The hug and cheek kiss mean absolutely nothing to them, and they don’t seem to understand how the hug is not recipricated – I freeze and a look of horror or panic comes over my face.  Is that internal, and maybe I am a better actress than I ever intend to be, and it’s not what they perceive?

I’m not sure if the alcohol consumed during this stressful evening out helped me or hindered me, but one thing that struck me was that there should be a clear way of demonstrating that hugging is not welcomed by me with my condition and I need to make that abundantly obvious to the other person before they lunge in for a hug and kiss.  Should I wear a badge?  Should I have a hair decoration/clip that says “Do not hug me”?

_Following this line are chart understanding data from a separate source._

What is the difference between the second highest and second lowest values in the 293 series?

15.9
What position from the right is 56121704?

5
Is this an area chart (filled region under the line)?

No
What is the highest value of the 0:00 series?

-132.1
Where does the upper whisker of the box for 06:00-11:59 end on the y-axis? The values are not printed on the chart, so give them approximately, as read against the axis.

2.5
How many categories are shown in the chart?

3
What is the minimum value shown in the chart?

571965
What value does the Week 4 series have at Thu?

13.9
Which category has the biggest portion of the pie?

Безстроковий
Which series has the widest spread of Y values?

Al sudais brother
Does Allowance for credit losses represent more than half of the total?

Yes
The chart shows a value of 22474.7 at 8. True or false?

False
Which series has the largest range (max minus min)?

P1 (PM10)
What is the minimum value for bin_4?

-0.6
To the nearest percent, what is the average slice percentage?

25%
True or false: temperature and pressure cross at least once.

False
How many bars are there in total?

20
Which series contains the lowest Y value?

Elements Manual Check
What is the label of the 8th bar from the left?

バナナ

I went home and scrubbed my hair, my face, and my coat – anything that had come into contact with unwanted contact by people that are perfectly nice, but unknowingly inconsiderate to my illness.  After this I began to search the internet for solutions.  This is the best product I could find and ordered off Amazon.

I do not like hugs badge


It is a bit pathetic.  A bit basic and ugly.  An awful colour.  Not a very good explanation.  Should I add a second badge that says ‘I have OCD’- would that make me look like a badge fanatic?  I’m not convinced this is the best way forward, however it might stop the hugs and therefore better than not trying anything?  How can us sufferers of OCD make it acceptable to be able to say “Please don’t hug or kiss me as it spoils my social occasion and causes me a huge amount of extra anxiety, washing and cleaning, which I’m sure you aren’t intending to give me”.

Wouldn’t it be an ideal world if I could wear a pretty badge, of lets say a daisy with a petal out of place, that represents an ‘OCDaisy Don’t’ message.  A loud and clearly recognised symbol so that an embarrassing conversation doesn’t have to take place.

I would happily champion a worthy cause like this, but how do I begin to get energy behind it?